Data provided ::
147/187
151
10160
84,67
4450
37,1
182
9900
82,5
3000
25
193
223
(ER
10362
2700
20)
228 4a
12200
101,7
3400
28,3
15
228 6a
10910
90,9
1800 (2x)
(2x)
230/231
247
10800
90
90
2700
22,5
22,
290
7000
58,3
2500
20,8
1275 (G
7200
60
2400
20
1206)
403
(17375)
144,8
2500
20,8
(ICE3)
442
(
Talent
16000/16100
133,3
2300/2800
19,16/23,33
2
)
--
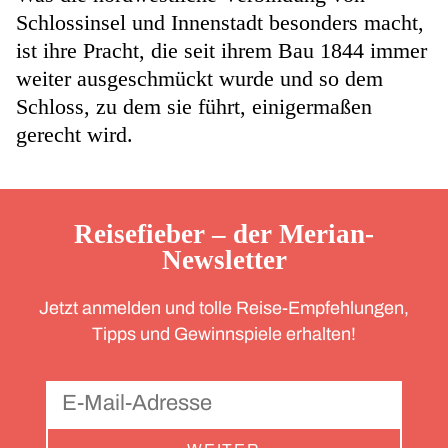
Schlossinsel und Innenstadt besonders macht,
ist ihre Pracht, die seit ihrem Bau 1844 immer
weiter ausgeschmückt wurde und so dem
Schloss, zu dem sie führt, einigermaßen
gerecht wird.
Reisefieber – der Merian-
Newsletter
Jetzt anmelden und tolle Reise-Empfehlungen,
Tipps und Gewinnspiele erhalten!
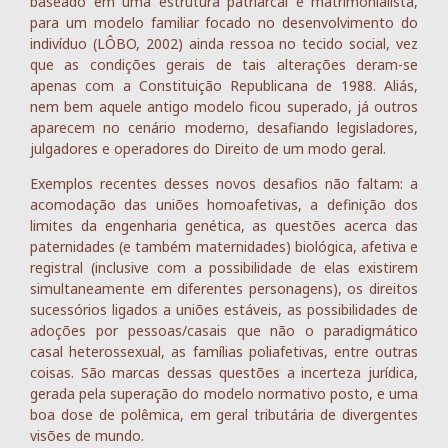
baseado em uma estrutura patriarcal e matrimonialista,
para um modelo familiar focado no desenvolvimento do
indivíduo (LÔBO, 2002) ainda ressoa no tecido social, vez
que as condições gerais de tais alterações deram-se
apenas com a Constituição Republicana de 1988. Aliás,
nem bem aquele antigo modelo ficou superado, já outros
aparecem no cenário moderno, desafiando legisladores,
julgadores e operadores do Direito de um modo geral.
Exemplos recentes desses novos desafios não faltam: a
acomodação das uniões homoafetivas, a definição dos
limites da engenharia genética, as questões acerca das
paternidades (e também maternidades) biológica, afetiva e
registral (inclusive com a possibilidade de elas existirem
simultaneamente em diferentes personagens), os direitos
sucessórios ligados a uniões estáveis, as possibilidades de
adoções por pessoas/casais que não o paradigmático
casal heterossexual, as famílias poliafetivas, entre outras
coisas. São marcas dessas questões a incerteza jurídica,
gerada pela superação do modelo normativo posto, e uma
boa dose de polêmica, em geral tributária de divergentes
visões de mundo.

Request :: Starting at the line that contains "Schlossinsel und Innenstadt" and ending at the line that contains "para um modelo", transcribe the material above exactly, excluding pictures.

Output ::
Schlossinsel und Innenstadt besonders macht,
ist ihre Pracht, die seit ihrem Bau 1844 immer
weiter ausgeschmückt wurde und so dem
Schloss, zu dem sie führt, einigermaßen
gerecht wird.
Reisefieber – der Merian-
Newsletter
Jetzt anmelden und tolle Reise-Empfehlungen,
Tipps und Gewinnspiele erhalten!
baseado em uma estrutura patriarcal e matrimonialista,
para um modelo familiar focado no desenvolvimento do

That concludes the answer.